:: Task description ::
Each line from the one containing "By continuing to" through the end of the entries below must be output exactly; no other line belongs.

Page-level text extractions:
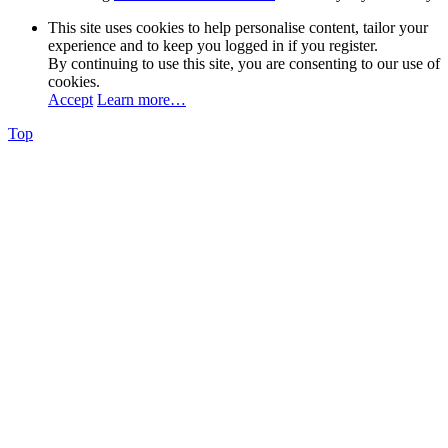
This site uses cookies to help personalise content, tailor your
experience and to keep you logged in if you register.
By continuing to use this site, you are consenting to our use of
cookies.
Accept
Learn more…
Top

:: Written response ::
By continuing to use this site, you are consenting to our use of
cookies.
Accept
Learn more…
Top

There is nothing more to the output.